Burning or venting associated gas means losing resources that could be converted into electricity, clean fuel, or petrochemical raw materials. This issue is more severe in developing countries lacking the necessary infrastructure.

Control Strategies and Environmental Impact Reduction

To address these challenges, the following solutions are proposed:

1.Replacing Conventional Flares with Efficient Technologies

Using smokeless flares (Clean Flare), which inject steam or air to ensure complete combustion, reduces black carbon emissions by 90%. Additionally, installing Vapor Recovery Units (VRUs) to capture evaporated gases from storage tanks is an effective method.

Building pipelines and gas compression stations in oil fields allows the transfer of associated gas to refineries or consumption centers. Global initiatives like the Gas Flaring Reduction Partnership (GFRP) play a crucial role in this effort.

Technologies like Gas-to-Liquids (GTL) and Distributed Power Generation enable the utilization of associated gas in remote areas. For instance, in Nigeria, GTL projects prevent the flaring of 1.5 billion cubic meters of gas annually.

Strict laws such as the ban on routine flaring (in line with the Paris Agreement) and imposing penalties on polluters encourage companies to invest in clean technologies. The use of satellite monitoring (such as ESA satellite networks) is also beneficial for detecting unauthorized flaring sites.
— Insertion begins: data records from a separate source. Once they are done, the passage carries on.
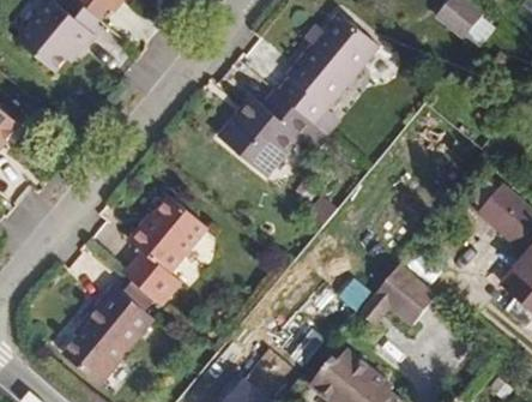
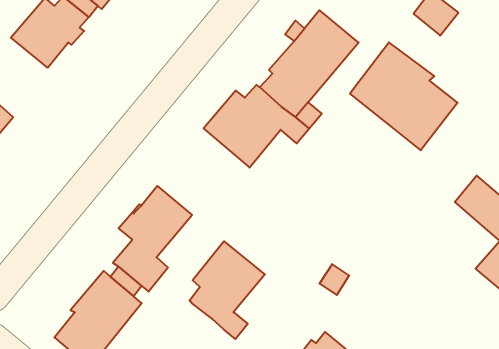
building: none -> [350,42,458,150]
building: none -> [189,241,265,339]
building: [358,263,439,324] -> none

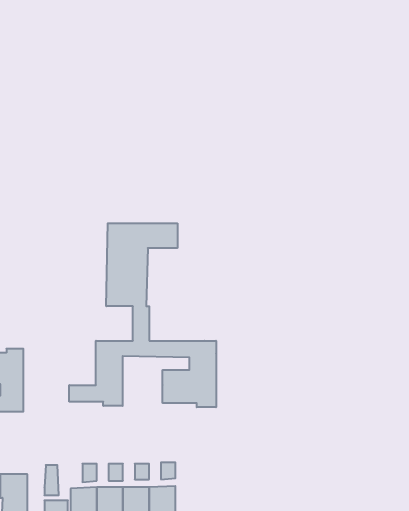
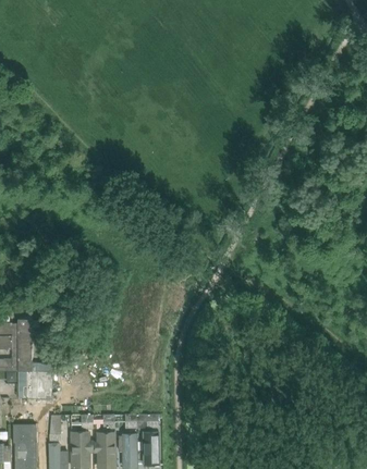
building: [69,223,216,407] -> none
building: none -> [22,361,53,399]

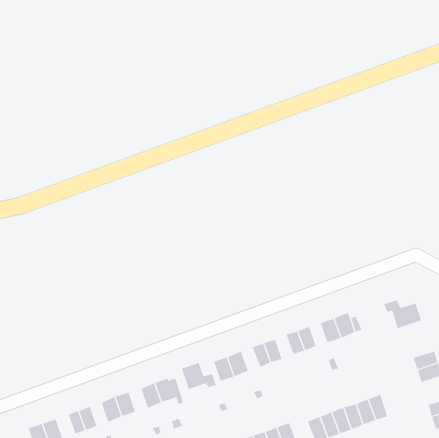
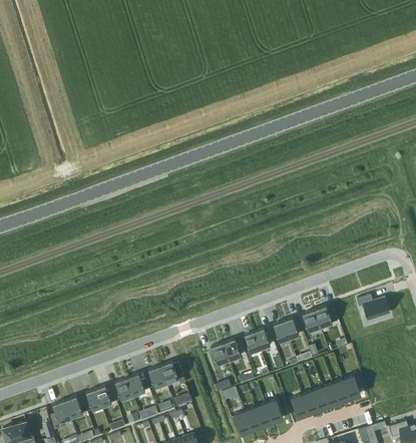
building: [181,362,216,390] -> none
Managing associated gas in gas refineries is not only an environmental necessity but also an economic opportunity to convert waste into wealth. However, achieving this goal requires tripartite collaboration among government, industry, and the scientific community. On one hand, advancements in technologies such as carbon capture and storage (CCUS) and green hydrogen can reduce the carbon footprint of the gas industry. On the other hand, public awareness and community involvement in monitoring industrial projects will ensure the long-term sustainability of these initiatives. Ultimately, turning the challenge of associated gas into an opportunity for a low-carbon economy requires global commitment.